━━━ TEXT PROVIDED ━━━

One model posed in the research indicated toxins will drift with the wind for up to 12 hours after a spill, and up to about 5,000 feet. Another model indicated a diesel plume form a single tank spill would slowly expand within the first six hours to cover 42 square kilometers. Later the spill would rapidly expand to cover 500 square kilometers after nine hours.

Pollutants then pose further risk as they evolve into secondary toxins within the downwind plumes. This model predicted downwind oil plumes would cover a greater region than organic solvent plumes and would remain concentrated along the path of the prevailing winds, affecting a larger portion of the population.

The model also indicates the chemical tank spills would lead to the formation of ozone and secondary organic aerosols forming in the plumes, leading to even further air pollution.

Air pollution exposure has long-lasting health side effects ranging from vision loss to neurological disorders such as Alzheimer’s and Parkinson’s disease. It can increase the risk of childhood asthma and increase the likelihood of early death.

Researchers say this type of modeling can help determine the spread of pollutants during storms if the storms disrupt air quality monitoring systems, and more accurately predict how much of the population would be affected by these scenarios.

━━━ LISTED RECORDS ━━━

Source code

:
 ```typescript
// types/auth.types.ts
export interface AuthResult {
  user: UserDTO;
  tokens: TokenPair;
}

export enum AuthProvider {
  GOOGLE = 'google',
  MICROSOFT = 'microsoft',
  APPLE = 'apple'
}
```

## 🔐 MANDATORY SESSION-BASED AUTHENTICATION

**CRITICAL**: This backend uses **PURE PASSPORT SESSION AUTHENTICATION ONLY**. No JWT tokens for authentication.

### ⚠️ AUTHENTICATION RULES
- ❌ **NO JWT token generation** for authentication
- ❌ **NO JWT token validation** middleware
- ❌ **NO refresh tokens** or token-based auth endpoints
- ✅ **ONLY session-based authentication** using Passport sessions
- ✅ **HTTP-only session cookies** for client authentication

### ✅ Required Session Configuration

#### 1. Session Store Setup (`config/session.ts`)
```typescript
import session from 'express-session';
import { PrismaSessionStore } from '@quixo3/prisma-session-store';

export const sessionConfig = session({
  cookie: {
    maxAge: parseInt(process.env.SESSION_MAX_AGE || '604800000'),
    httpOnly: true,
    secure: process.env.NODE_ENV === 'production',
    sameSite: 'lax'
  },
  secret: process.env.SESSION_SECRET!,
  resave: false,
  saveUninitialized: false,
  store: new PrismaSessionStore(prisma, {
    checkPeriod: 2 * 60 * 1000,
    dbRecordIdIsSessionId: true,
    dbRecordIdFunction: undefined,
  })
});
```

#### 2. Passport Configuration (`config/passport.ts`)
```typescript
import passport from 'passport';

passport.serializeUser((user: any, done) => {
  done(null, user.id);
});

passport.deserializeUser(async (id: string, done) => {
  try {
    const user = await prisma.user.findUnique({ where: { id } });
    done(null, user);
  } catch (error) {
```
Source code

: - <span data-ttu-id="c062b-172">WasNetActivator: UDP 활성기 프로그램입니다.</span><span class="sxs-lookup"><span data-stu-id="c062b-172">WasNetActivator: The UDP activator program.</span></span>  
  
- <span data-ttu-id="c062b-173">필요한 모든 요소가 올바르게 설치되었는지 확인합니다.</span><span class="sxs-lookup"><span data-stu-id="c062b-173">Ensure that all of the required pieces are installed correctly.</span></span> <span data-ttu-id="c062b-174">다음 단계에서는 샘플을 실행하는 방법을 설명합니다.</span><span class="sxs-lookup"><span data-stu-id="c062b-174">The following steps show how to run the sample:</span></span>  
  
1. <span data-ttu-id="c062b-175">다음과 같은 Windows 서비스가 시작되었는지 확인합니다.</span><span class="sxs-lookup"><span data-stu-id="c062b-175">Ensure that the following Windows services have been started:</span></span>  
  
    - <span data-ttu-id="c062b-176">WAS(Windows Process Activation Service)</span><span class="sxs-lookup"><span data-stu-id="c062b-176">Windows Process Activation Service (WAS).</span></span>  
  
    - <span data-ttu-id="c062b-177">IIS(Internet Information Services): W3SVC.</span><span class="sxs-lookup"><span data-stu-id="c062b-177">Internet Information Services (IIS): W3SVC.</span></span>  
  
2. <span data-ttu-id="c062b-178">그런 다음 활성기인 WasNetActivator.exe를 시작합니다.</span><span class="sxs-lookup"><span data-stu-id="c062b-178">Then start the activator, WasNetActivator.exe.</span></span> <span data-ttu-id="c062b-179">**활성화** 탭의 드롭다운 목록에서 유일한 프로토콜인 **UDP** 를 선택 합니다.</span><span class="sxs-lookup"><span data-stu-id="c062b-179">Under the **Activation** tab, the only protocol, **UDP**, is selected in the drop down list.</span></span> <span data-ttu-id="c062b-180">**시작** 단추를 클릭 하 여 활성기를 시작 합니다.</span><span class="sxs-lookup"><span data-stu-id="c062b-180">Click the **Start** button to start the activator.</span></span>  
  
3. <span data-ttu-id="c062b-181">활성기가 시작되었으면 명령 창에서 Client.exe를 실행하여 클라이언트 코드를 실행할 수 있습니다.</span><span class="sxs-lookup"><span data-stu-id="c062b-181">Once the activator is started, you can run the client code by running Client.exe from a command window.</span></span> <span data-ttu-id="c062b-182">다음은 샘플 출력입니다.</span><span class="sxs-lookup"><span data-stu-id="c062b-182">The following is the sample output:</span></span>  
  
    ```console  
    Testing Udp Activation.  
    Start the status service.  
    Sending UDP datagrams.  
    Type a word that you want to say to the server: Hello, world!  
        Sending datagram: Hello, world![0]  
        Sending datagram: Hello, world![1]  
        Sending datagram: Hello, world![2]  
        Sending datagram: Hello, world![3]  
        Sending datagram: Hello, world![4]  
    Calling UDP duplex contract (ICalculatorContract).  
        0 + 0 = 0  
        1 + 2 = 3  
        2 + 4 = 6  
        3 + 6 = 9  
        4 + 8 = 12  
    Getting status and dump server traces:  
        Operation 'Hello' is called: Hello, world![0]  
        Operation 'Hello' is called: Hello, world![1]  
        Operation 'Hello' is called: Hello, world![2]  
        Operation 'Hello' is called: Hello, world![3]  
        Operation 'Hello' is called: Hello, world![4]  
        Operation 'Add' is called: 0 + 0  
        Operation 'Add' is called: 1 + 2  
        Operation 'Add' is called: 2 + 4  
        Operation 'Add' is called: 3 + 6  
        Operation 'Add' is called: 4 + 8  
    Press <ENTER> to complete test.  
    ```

━━━

# EXERCISE A
In the text on chemical tank spills, for how many hours after a spill does one model say toxins will drift with the wind?
# EXERCISE B
Repeat word for word the part of the text on chemical tank spills from "Researchers say this" up to and including "by these scenarios.".

# SOLUTION A
Up to 12 hours.

# SOLUTION B
Researchers say this type of modeling can help determine the spread of pollutants during storms if the storms disrupt air quality monitoring systems, and more accurately predict how much of the population would be affected by these scenarios.